◆ PROBLEM TO SOLVE
Nothing but the lines below between the line holding "Чкмерули – это" and the line holding "находится на севере Грузии. Рецепт прост в", inclusive, should appear in the answer, each set down exactly.

____ THE RECORDS

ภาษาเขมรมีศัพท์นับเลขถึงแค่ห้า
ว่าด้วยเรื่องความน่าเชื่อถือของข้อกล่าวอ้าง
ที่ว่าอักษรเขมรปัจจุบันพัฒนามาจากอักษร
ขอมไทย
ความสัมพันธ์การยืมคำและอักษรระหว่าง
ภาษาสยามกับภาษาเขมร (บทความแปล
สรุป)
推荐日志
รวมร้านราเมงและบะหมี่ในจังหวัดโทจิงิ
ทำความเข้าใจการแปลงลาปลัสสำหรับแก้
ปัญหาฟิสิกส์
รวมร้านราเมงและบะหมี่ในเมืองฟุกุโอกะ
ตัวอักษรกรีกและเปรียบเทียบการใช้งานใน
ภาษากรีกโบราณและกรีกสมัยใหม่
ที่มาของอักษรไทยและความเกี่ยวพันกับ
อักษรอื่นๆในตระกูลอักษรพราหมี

________
____ THE RECORDS

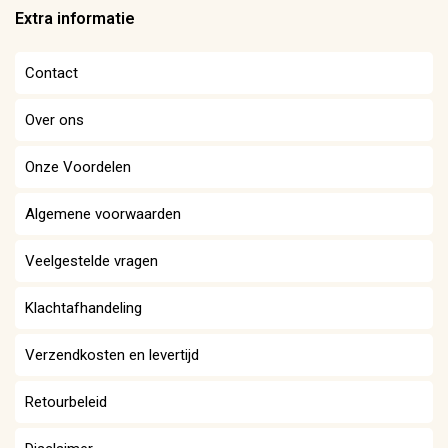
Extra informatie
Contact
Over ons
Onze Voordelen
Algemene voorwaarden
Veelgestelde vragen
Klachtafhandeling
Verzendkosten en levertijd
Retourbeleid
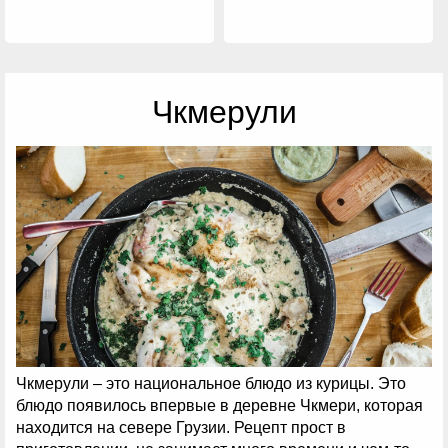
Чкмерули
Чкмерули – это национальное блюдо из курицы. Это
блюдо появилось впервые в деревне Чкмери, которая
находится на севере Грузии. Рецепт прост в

________

◆ RESULT FOR THIS EXERCISE
Чкмерули – это национальное блюдо из курицы. Это
блюдо появилось впервые в деревне Чкмери, которая
находится на севере Грузии. Рецепт прост в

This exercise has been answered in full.